-- What is expected --
If an entry holds a picture, leave that picture out and reproduce everything else exactly.

-- Records shown --

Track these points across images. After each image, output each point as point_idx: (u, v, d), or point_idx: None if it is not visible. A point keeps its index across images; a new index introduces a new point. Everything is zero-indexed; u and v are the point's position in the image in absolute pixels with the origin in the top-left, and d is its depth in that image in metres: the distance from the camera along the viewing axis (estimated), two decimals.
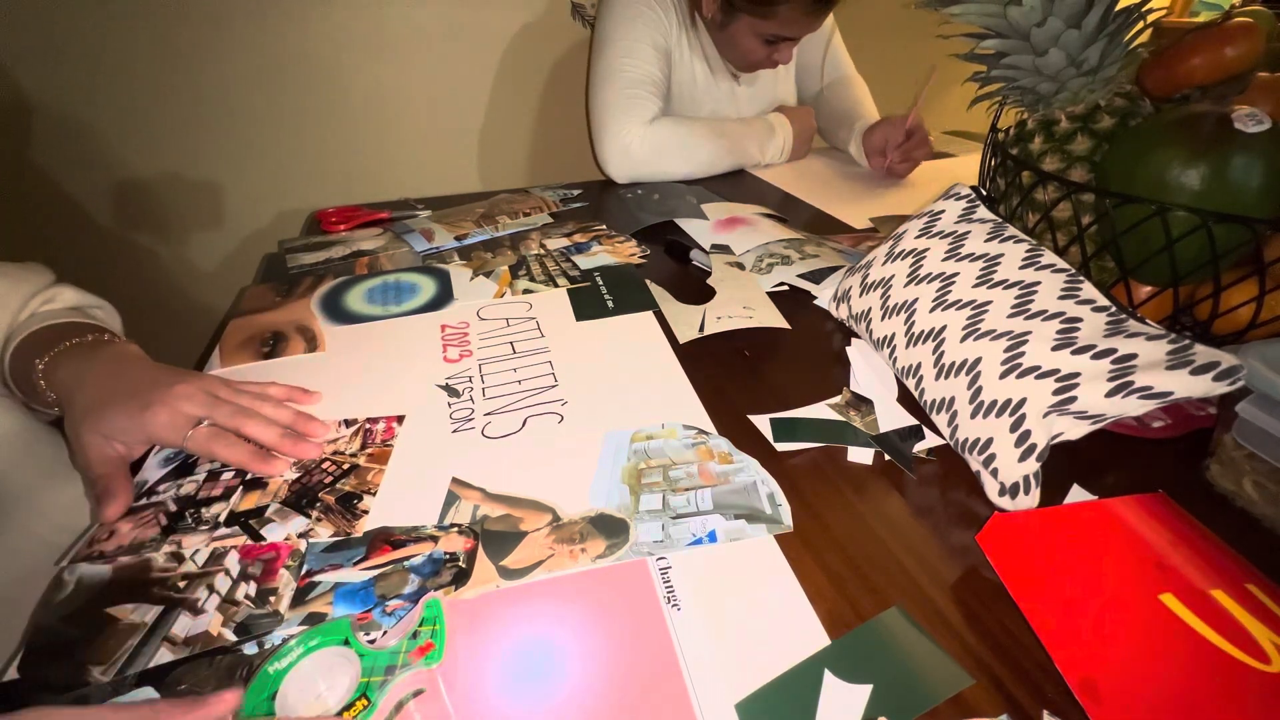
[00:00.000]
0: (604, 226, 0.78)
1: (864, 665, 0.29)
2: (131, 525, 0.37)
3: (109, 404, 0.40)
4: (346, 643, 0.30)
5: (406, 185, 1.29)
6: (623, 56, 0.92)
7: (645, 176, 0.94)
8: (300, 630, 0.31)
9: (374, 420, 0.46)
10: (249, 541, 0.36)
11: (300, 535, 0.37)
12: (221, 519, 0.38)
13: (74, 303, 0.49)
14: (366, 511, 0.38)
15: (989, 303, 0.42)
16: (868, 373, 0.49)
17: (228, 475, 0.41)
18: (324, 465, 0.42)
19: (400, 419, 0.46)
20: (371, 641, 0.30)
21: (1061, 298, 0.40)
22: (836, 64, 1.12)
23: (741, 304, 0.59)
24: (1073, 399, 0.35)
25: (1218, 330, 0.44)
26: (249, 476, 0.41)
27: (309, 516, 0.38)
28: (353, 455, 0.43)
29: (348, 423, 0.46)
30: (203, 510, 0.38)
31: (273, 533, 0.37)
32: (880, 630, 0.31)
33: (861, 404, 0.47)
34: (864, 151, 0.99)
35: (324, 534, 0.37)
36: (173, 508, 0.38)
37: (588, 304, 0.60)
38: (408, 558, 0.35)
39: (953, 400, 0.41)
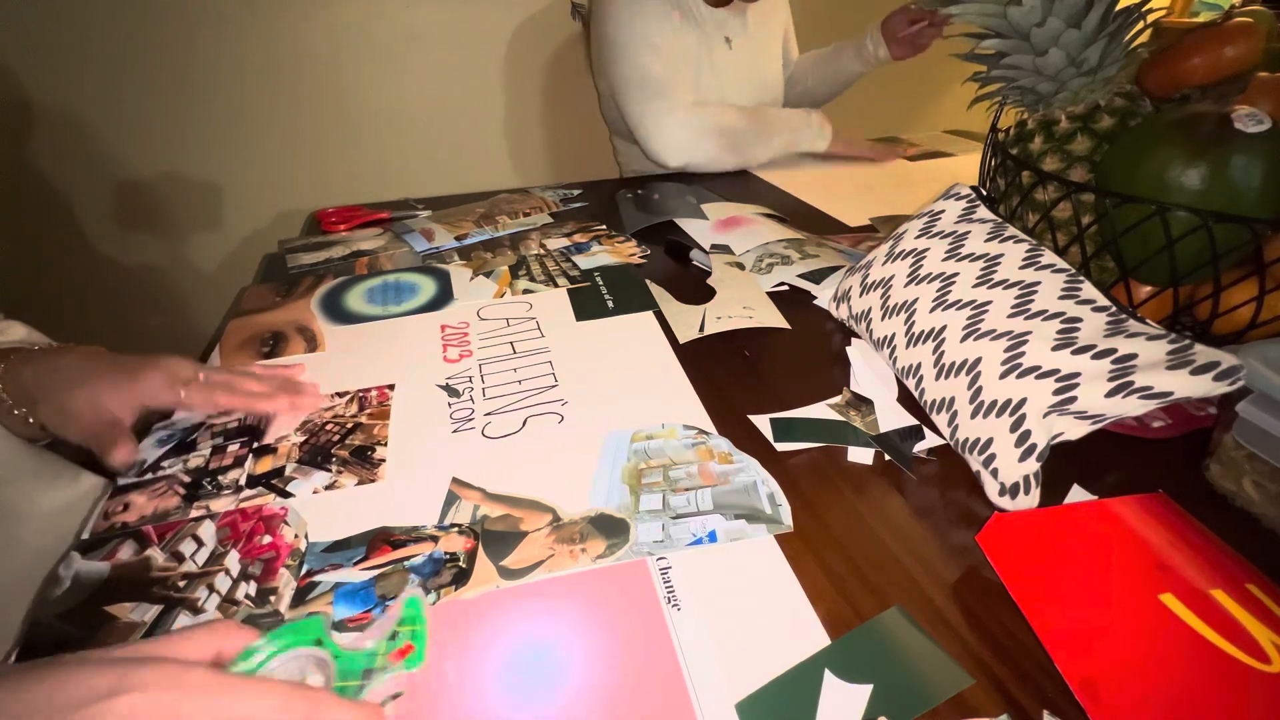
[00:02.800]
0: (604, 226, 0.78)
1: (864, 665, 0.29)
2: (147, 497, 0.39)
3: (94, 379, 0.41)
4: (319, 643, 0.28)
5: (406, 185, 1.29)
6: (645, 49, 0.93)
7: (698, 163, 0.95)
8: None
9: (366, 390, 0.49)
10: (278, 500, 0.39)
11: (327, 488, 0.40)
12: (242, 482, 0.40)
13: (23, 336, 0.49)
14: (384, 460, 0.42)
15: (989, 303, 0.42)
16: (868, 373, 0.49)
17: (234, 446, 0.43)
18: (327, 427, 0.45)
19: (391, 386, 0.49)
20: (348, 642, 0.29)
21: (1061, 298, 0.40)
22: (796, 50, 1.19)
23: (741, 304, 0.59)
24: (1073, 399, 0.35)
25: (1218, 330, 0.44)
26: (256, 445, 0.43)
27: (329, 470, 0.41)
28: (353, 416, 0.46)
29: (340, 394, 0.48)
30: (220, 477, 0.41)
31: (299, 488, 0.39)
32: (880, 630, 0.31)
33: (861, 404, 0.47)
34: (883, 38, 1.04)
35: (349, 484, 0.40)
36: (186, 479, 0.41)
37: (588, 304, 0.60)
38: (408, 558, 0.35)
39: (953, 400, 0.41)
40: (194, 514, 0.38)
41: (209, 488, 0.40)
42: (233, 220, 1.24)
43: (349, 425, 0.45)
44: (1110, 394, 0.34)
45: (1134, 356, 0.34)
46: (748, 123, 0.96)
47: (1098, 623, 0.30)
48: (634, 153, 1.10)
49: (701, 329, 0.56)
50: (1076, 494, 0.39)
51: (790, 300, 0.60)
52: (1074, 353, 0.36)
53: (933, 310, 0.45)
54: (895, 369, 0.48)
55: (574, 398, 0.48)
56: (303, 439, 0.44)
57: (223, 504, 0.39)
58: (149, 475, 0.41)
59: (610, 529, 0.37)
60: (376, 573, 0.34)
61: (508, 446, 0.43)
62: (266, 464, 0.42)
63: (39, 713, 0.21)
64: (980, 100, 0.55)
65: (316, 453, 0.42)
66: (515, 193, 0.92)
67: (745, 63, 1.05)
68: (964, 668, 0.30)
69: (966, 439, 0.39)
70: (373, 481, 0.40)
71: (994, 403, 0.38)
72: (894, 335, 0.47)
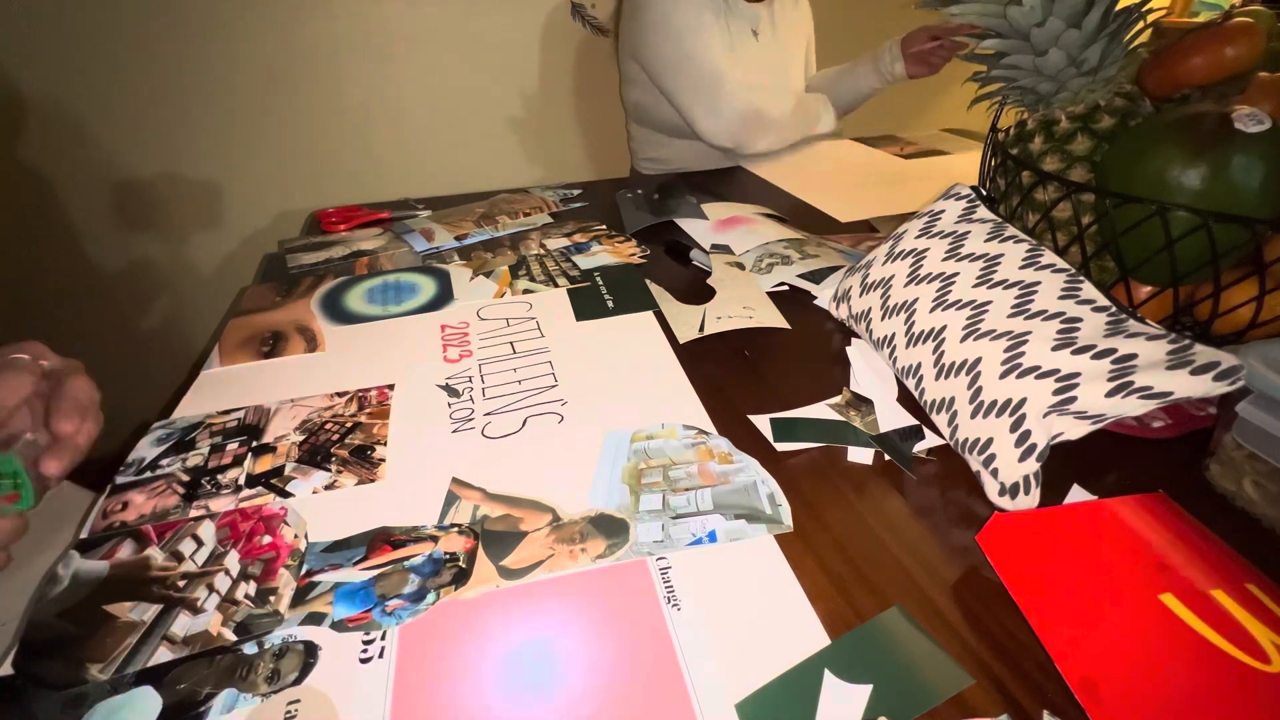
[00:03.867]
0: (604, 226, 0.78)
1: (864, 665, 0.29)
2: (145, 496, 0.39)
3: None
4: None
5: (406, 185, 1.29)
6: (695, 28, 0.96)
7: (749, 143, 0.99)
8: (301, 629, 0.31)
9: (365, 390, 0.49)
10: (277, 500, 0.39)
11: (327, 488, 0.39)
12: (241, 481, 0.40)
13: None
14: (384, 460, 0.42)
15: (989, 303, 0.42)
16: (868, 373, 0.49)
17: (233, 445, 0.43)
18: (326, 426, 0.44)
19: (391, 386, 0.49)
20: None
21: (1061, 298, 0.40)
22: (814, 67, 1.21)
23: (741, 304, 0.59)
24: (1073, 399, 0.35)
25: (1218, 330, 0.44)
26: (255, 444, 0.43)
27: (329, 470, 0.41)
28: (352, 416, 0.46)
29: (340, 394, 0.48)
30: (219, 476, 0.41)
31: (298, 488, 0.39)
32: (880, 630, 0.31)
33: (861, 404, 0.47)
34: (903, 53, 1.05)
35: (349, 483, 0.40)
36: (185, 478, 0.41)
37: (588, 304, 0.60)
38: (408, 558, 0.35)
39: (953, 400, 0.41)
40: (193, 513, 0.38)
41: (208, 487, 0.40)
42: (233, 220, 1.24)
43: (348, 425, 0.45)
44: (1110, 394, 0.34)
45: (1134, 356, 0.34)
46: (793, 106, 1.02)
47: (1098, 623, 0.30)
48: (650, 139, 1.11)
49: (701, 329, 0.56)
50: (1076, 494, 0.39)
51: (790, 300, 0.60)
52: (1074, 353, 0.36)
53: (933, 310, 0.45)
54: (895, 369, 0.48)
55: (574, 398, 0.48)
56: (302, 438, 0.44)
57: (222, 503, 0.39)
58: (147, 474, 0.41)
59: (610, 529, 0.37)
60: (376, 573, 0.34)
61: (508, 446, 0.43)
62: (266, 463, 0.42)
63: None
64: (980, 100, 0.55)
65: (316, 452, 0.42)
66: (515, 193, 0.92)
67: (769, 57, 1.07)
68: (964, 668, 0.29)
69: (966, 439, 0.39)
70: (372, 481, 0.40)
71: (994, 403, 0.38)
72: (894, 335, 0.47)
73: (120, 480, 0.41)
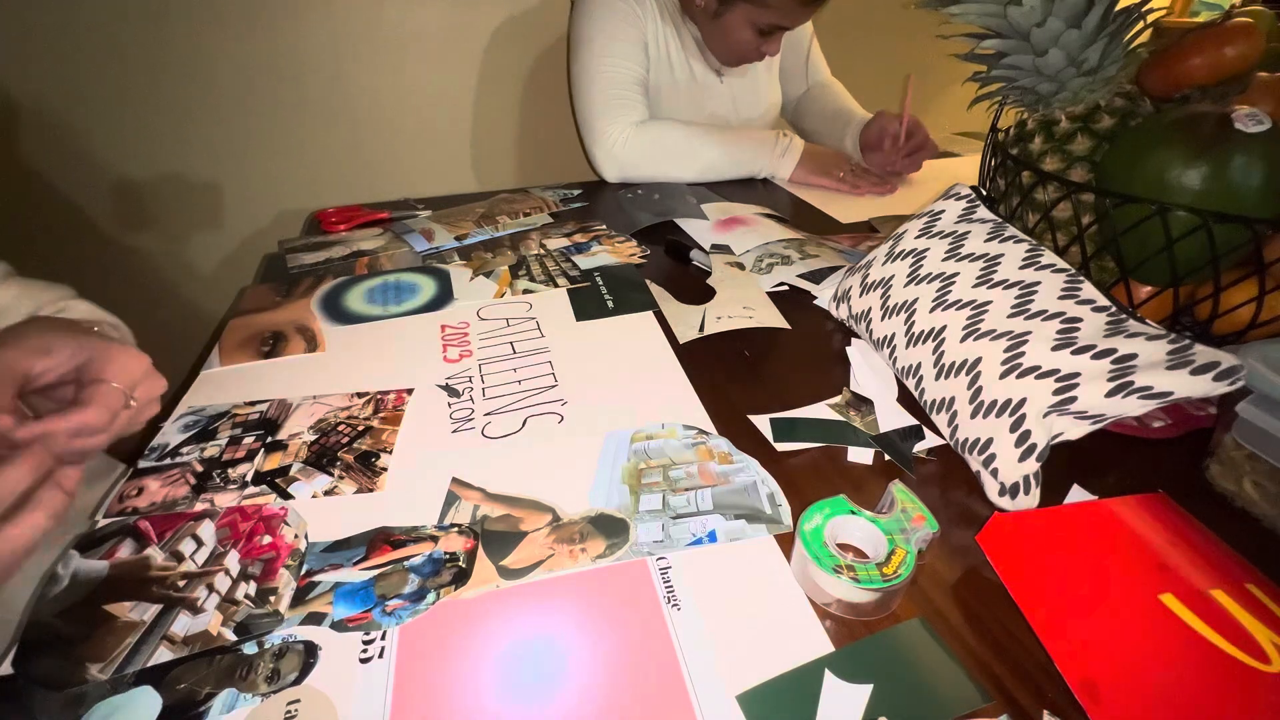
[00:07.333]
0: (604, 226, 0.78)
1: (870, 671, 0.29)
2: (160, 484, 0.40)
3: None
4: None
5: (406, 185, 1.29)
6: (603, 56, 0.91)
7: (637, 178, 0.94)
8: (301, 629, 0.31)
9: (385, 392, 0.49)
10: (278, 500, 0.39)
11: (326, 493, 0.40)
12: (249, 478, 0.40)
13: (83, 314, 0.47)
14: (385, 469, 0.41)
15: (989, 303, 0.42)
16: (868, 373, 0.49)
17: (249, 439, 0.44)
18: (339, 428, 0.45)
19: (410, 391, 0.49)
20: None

-- Solution to the problem --
Track these points across images. After each image, output each point as point_idx: (u, v, d), or point_idx: None if it is not visible. A point keeps its index across images; a new index introduces a new point. Everything is zero-indexed; u and v are the point's position in the image in absolute pixels with the origin in the top-left, and d is its depth in that image in metres: the distance from the camera along the viewing axis (estimated), two decimals.
[00:00.000]
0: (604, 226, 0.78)
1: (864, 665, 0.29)
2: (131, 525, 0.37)
3: (109, 404, 0.40)
4: (346, 643, 0.30)
5: (406, 185, 1.29)
6: (623, 56, 0.92)
7: (645, 176, 0.94)
8: (300, 630, 0.31)
9: (374, 420, 0.46)
10: (249, 541, 0.36)
11: (300, 535, 0.37)
12: (221, 519, 0.38)
13: (74, 303, 0.49)
14: (366, 511, 0.38)
15: (989, 303, 0.42)
16: (868, 373, 0.49)
17: (228, 475, 0.41)
18: (324, 465, 0.42)
19: (400, 419, 0.46)
20: (371, 641, 0.30)
21: (1061, 298, 0.40)
22: (836, 64, 1.12)
23: (741, 304, 0.59)
24: (1073, 399, 0.35)
25: (1218, 330, 0.44)
26: (249, 476, 0.41)
27: (309, 516, 0.38)
28: (353, 455, 0.43)
29: (348, 423, 0.46)
30: (203, 510, 0.38)
31: (273, 533, 0.37)
32: (880, 630, 0.31)
33: (861, 404, 0.47)
34: (864, 151, 0.99)
35: (324, 534, 0.37)
36: (173, 508, 0.38)
37: (588, 304, 0.60)
38: (408, 558, 0.35)
39: (953, 400, 0.41)
[00:02.800]
0: (604, 226, 0.78)
1: (864, 665, 0.29)
2: (147, 497, 0.39)
3: (94, 379, 0.41)
4: (319, 643, 0.28)
5: (406, 185, 1.29)
6: (645, 49, 0.93)
7: (698, 163, 0.95)
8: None
9: (366, 390, 0.49)
10: (278, 500, 0.39)
11: (327, 488, 0.40)
12: (242, 482, 0.40)
13: (23, 336, 0.49)
14: (384, 460, 0.42)
15: (989, 303, 0.42)
16: (868, 373, 0.49)
17: (234, 446, 0.43)
18: (327, 427, 0.45)
19: (391, 386, 0.49)
20: (348, 642, 0.29)
21: (1061, 298, 0.40)
22: (796, 50, 1.19)
23: (741, 304, 0.59)
24: (1073, 399, 0.35)
25: (1218, 330, 0.44)
26: (256, 445, 0.43)
27: (329, 470, 0.41)
28: (353, 416, 0.46)
29: (340, 394, 0.48)
30: (220, 477, 0.41)
31: (299, 488, 0.39)
32: (880, 630, 0.31)
33: (861, 404, 0.47)
34: (883, 38, 1.04)
35: (349, 484, 0.40)
36: (186, 479, 0.41)
37: (588, 304, 0.60)
38: (408, 558, 0.35)
39: (953, 400, 0.41)
40: (194, 514, 0.38)
41: (209, 488, 0.40)
42: (233, 220, 1.24)
43: (349, 425, 0.45)
44: (1110, 394, 0.34)
45: (1134, 356, 0.34)
46: (748, 123, 0.96)
47: (1098, 623, 0.30)
48: (634, 153, 1.10)
49: (701, 329, 0.56)
50: (1076, 494, 0.39)
51: (790, 300, 0.60)
52: (1074, 353, 0.36)
53: (933, 310, 0.45)
54: (895, 369, 0.48)
55: (574, 398, 0.48)
56: (303, 439, 0.44)
57: (223, 504, 0.39)
58: (149, 475, 0.41)
59: (610, 529, 0.37)
60: (376, 573, 0.34)
61: (508, 446, 0.43)
62: (266, 464, 0.42)
63: (39, 713, 0.21)
64: (980, 100, 0.55)
65: (316, 453, 0.42)
66: (515, 193, 0.92)
67: (745, 63, 1.05)
68: (964, 668, 0.30)
69: (966, 439, 0.39)
70: (373, 481, 0.40)
71: (994, 403, 0.38)
72: (894, 335, 0.47)
[00:03.867]
0: (604, 226, 0.78)
1: (864, 665, 0.29)
2: (145, 496, 0.39)
3: None
4: None
5: (406, 185, 1.29)
6: (695, 28, 0.96)
7: (749, 143, 0.99)
8: (301, 629, 0.31)
9: (365, 390, 0.49)
10: (277, 500, 0.39)
11: (327, 488, 0.39)
12: (241, 481, 0.40)
13: None
14: (384, 460, 0.42)
15: (989, 303, 0.42)
16: (868, 373, 0.49)
17: (233, 445, 0.43)
18: (326, 426, 0.44)
19: (391, 386, 0.49)
20: None
21: (1061, 298, 0.40)
22: (814, 67, 1.21)
23: (741, 304, 0.59)
24: (1073, 399, 0.35)
25: (1218, 330, 0.44)
26: (255, 444, 0.43)
27: (329, 470, 0.41)
28: (352, 416, 0.46)
29: (340, 394, 0.48)
30: (219, 476, 0.41)
31: (298, 488, 0.39)
32: (880, 630, 0.31)
33: (861, 404, 0.47)
34: (903, 53, 1.05)
35: (349, 483, 0.40)
36: (185, 478, 0.41)
37: (588, 304, 0.60)
38: (408, 558, 0.35)
39: (953, 400, 0.41)
40: (193, 513, 0.38)
41: (208, 487, 0.40)
42: (233, 220, 1.24)
43: (348, 425, 0.45)
44: (1110, 394, 0.34)
45: (1134, 356, 0.34)
46: (793, 106, 1.02)
47: (1098, 623, 0.30)
48: (650, 139, 1.11)
49: (701, 329, 0.56)
50: (1076, 494, 0.39)
51: (790, 300, 0.60)
52: (1074, 353, 0.36)
53: (933, 310, 0.45)
54: (895, 369, 0.48)
55: (574, 398, 0.48)
56: (302, 438, 0.44)
57: (222, 503, 0.39)
58: (147, 474, 0.41)
59: (610, 529, 0.37)
60: (376, 573, 0.34)
61: (508, 446, 0.43)
62: (266, 463, 0.42)
63: None
64: (980, 100, 0.55)
65: (316, 452, 0.42)
66: (515, 193, 0.92)
67: (769, 57, 1.07)
68: (964, 668, 0.29)
69: (966, 439, 0.39)
70: (372, 481, 0.40)
71: (994, 403, 0.38)
72: (894, 335, 0.47)
73: (120, 480, 0.41)
[00:07.333]
0: (604, 226, 0.78)
1: (870, 671, 0.29)
2: (160, 484, 0.40)
3: None
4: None
5: (406, 185, 1.29)
6: (603, 56, 0.91)
7: (637, 178, 0.94)
8: (301, 629, 0.31)
9: (385, 392, 0.49)
10: (278, 500, 0.39)
11: (326, 493, 0.40)
12: (249, 478, 0.40)
13: (83, 314, 0.47)
14: (385, 469, 0.41)
15: (989, 303, 0.42)
16: (868, 373, 0.49)
17: (249, 439, 0.44)
18: (339, 428, 0.45)
19: (410, 391, 0.49)
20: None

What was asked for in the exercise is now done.